▶ **Passage**
### COMPARING SAMPLE TO POPULATION PROPORTION - BINOMIAL TEST:

If we want to test whether a one sample proportion $$\hat p$$ is consistent with a population parameter $$p$$ the score test statistic is:

$\text{test statistic} = \large \frac{\hat p - p}{\sqrt{\frac{p\,(1\,-\,p)}{n}}}$

This is equivalent to the z test statistic for sample means, and does follow a Z distribution in large samples. Compare to the z test of proportions to compare two samples here.

Notice that since we are testing under the $$H_o$$ how likely it is to get the $$\hat p$$ we obtained we use the population proportion $$p$$ to calculate the standard error, as opposed to the sample proportion we would use to build the confidence interval with a Wald interval:

$\large \mathrm{CI}=\hat p \pm Z_{1-\alpha/2} \times \sqrt{\frac{\hat p\,(1\,-\,\hat p)}{n}}$

In [R]:

$\large \hat p + \text{c}(-1, 1) \,\times\, \small \text{pnorm}(0.975) \,\times\, \large \sqrt{\frac{\hat p\,(1\,-\,\hat p)}{n}}$

Example: We want to test if the proportion of side effects is greater than $$0.1$$ for a new drug ($$p=0.1$$). In our sample of $$20$$ cases, $$11$$ had complications for a $$\hat p = 0.55$$:

$\text{test statistic}=\large \frac{0.55 - 0.1}{\sqrt{\frac{0.1 \times 0.9}{20}}} =6.7,$ which is clearly significant:

qnorm(0.95) # One-sided test
## [1] 1.644854

Alternatively, we can just run an exact binomial test, which doesn’t need to rely on the normal approximation:

$\Pr(\text{counts} \geq 11)= \displaystyle \sum_{11}^{20} {20\choose X} \,0.1^X\, 0.9^{20-X}$

With [R],

pbinom(10, 20, .1, lower.tail = F) # Lower.tail false implies that it will count 11 and above.

▶ **Material provided**
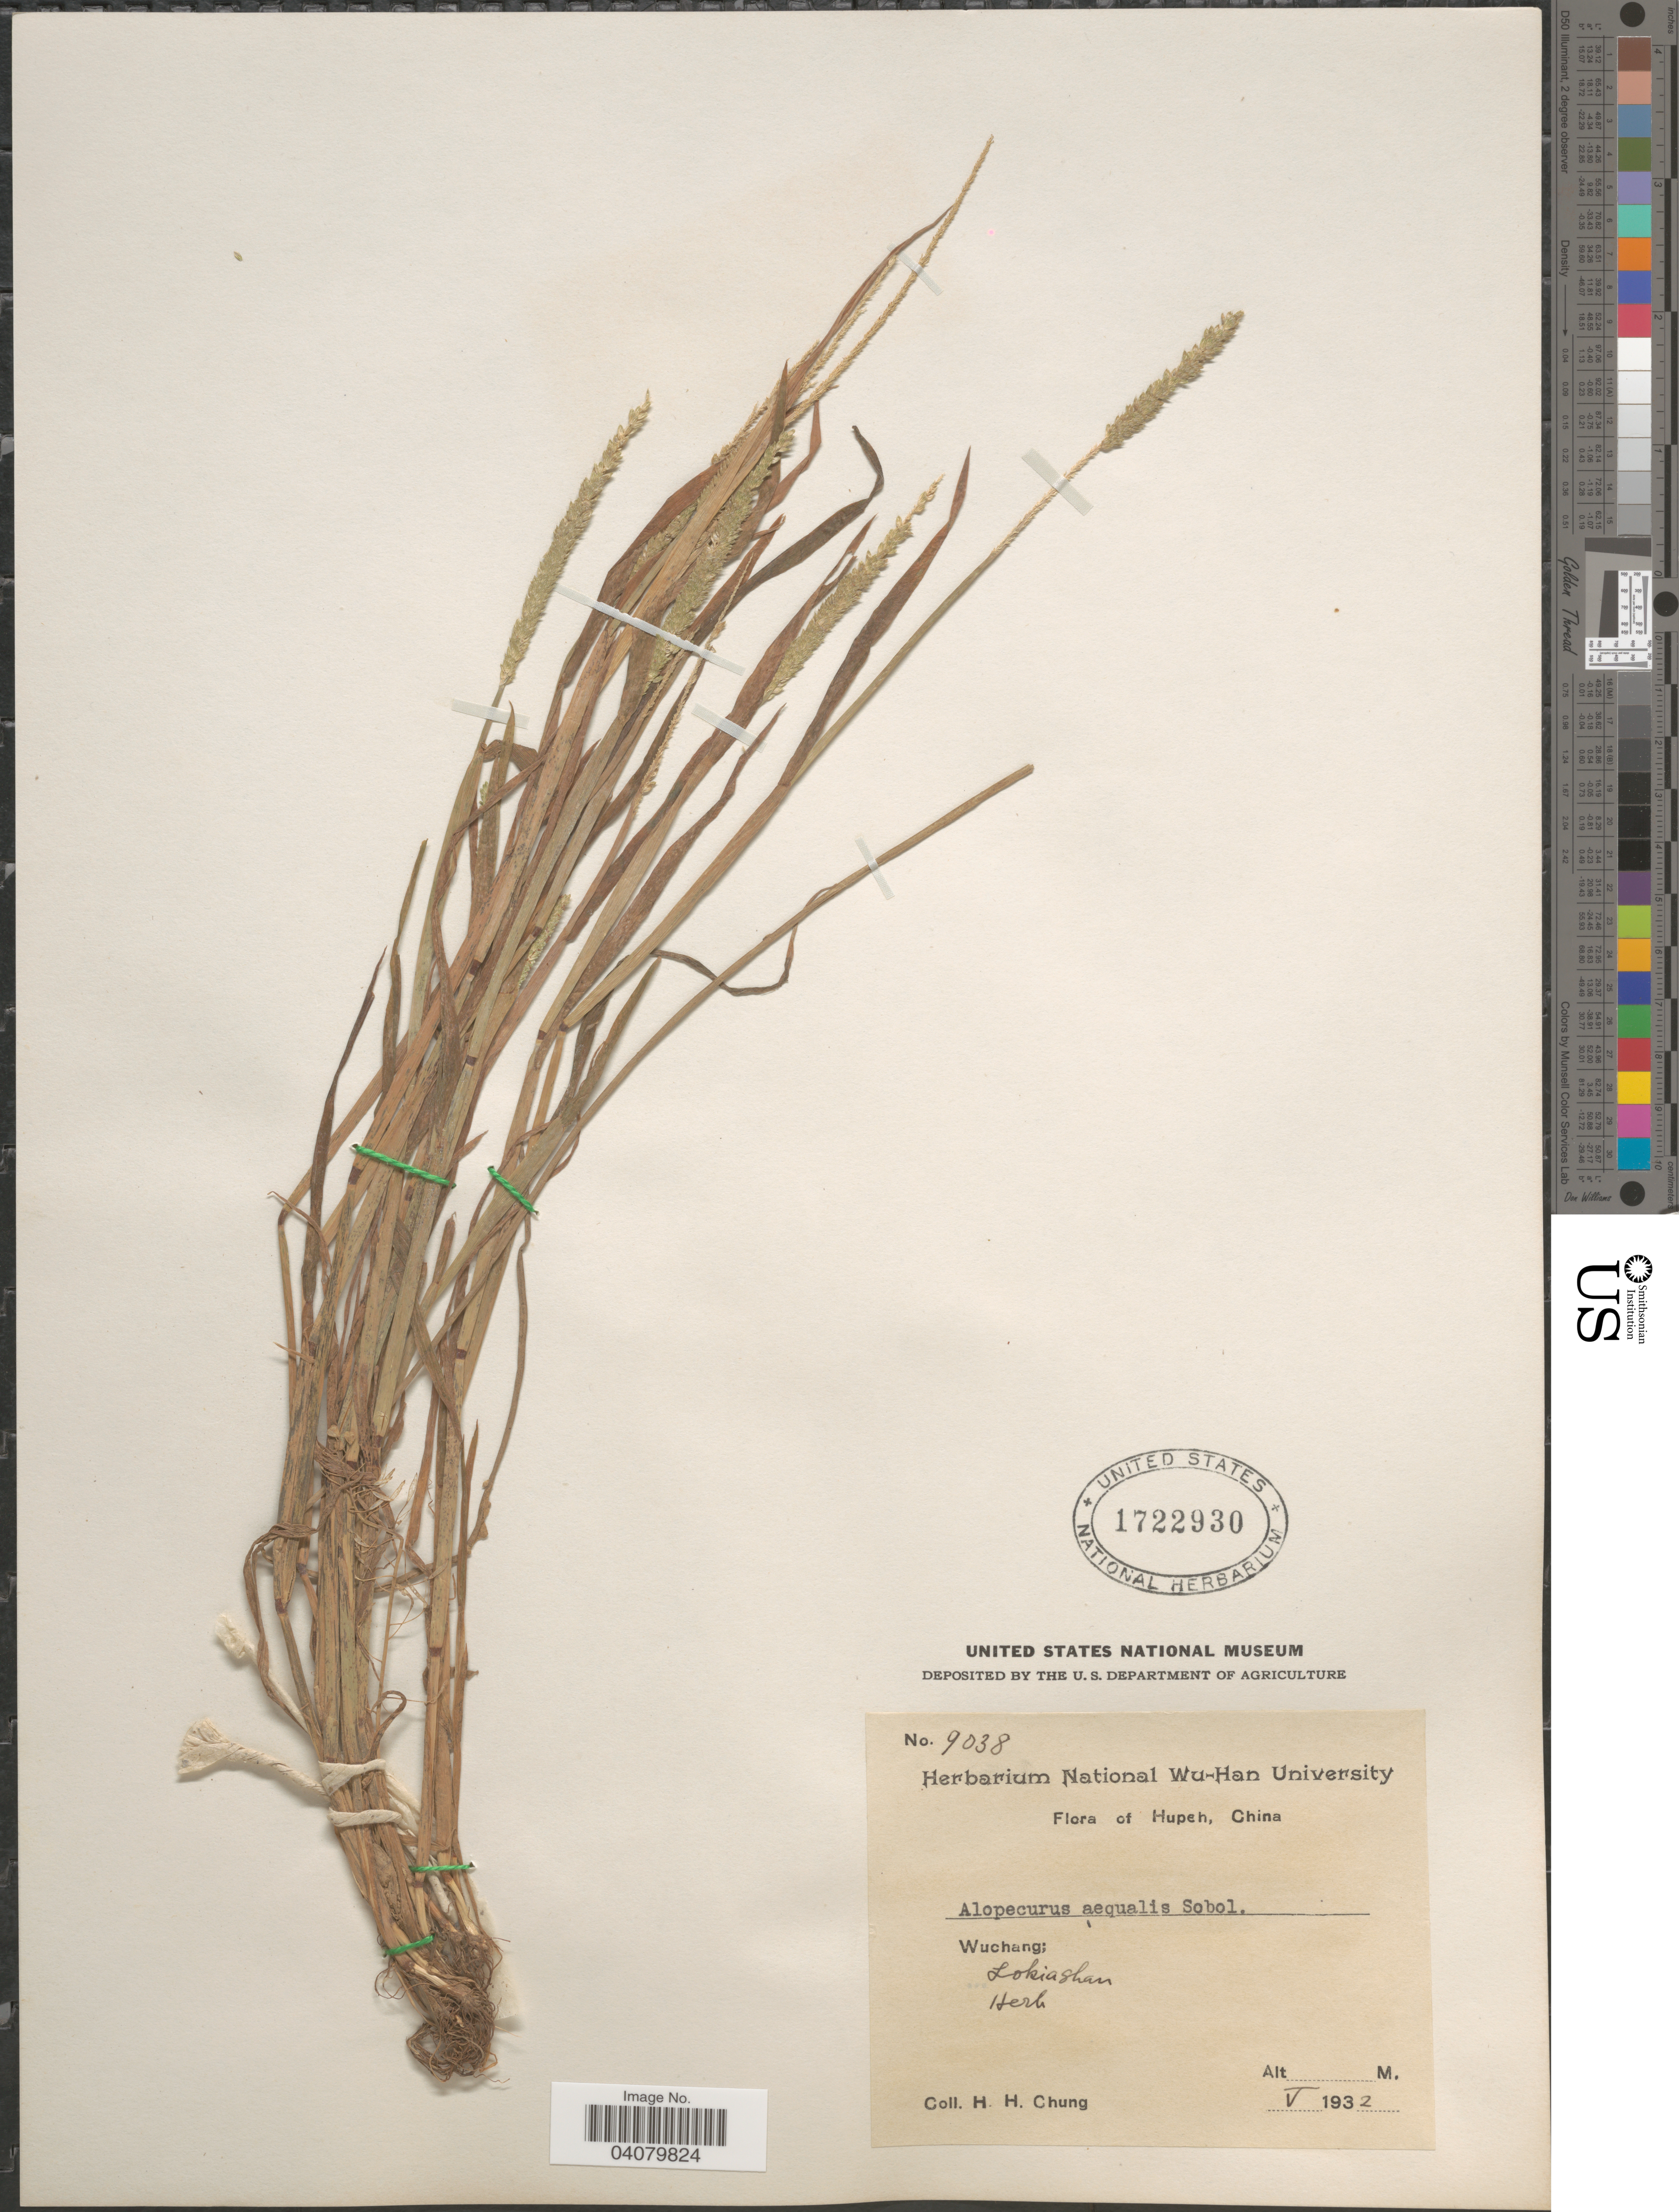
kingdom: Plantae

==

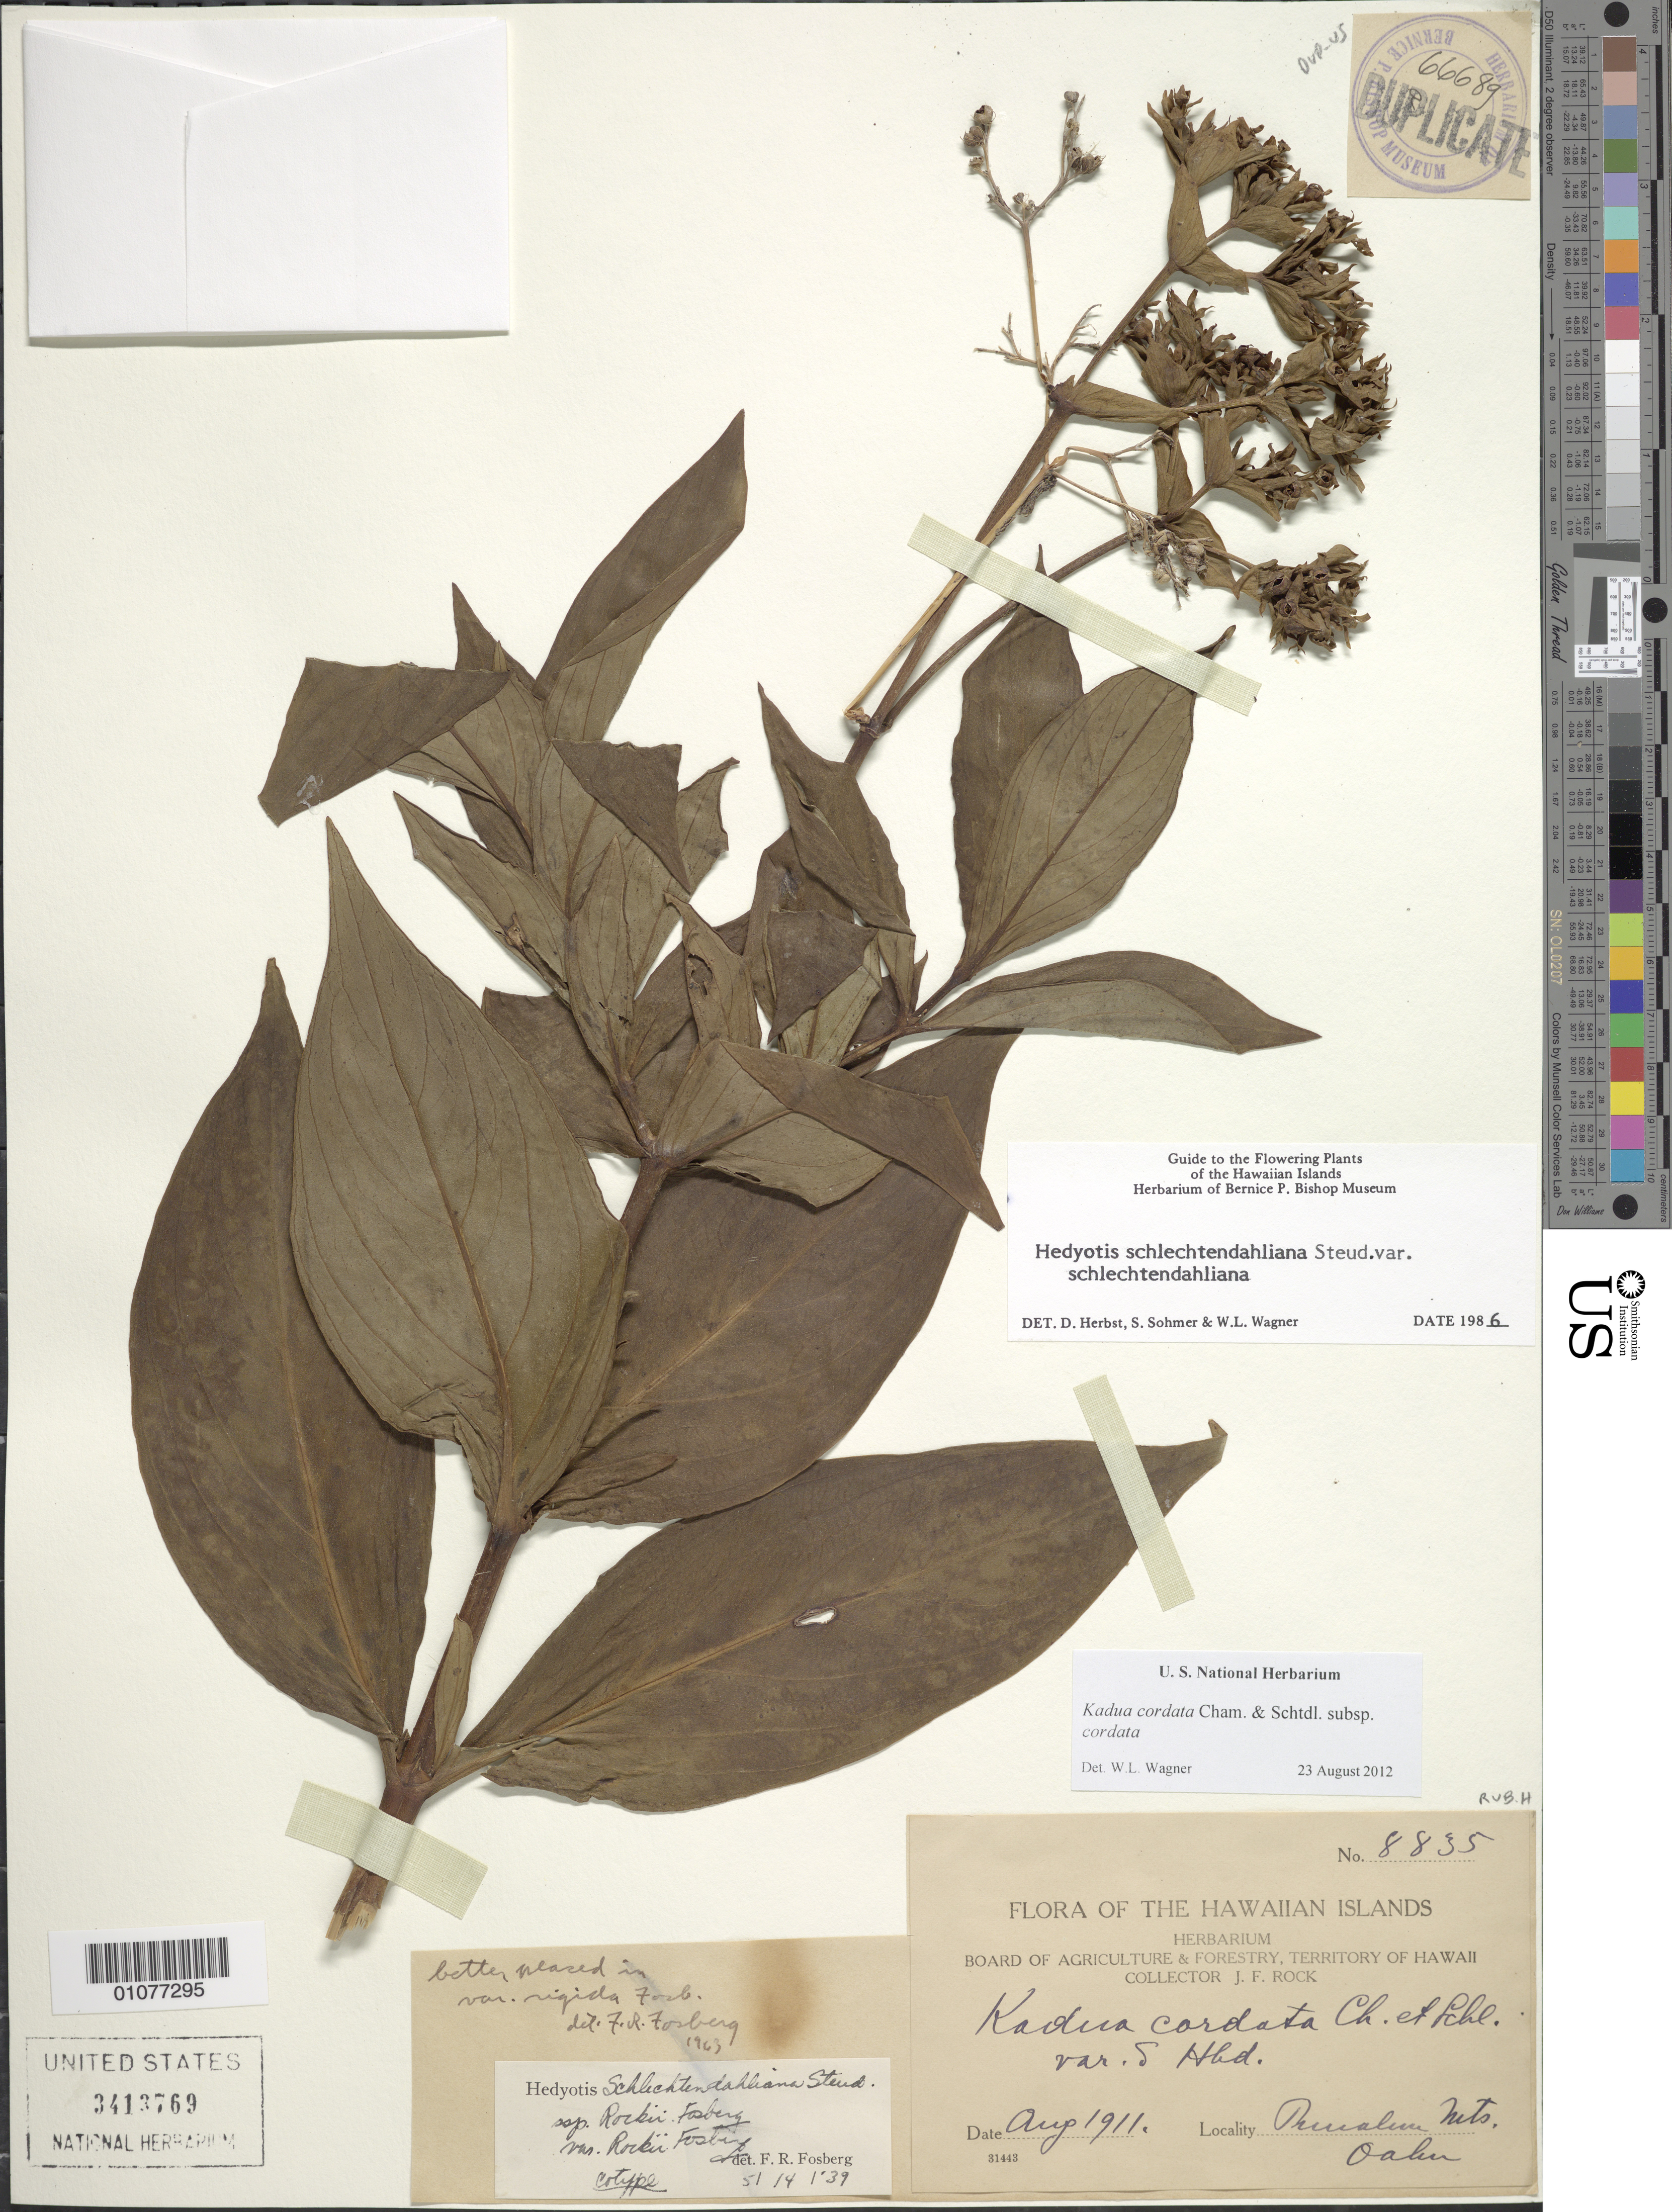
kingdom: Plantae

▶ **What is expected**
Answer these questions from the passage on comparing a sample to a population proportion:
(a) In the side-effects example, how many of the 20 cases had complications?
(b) When testing under the null hypothesis, which proportion is used to calculate the standard error?
(c) What value is printed for qnorm(0.95) in the one-sided test?

▶ **Complete answer**
(a) 11 of the 20 cases had complications.
(b) The population proportion p is used.
(c) The value printed is 1.644854.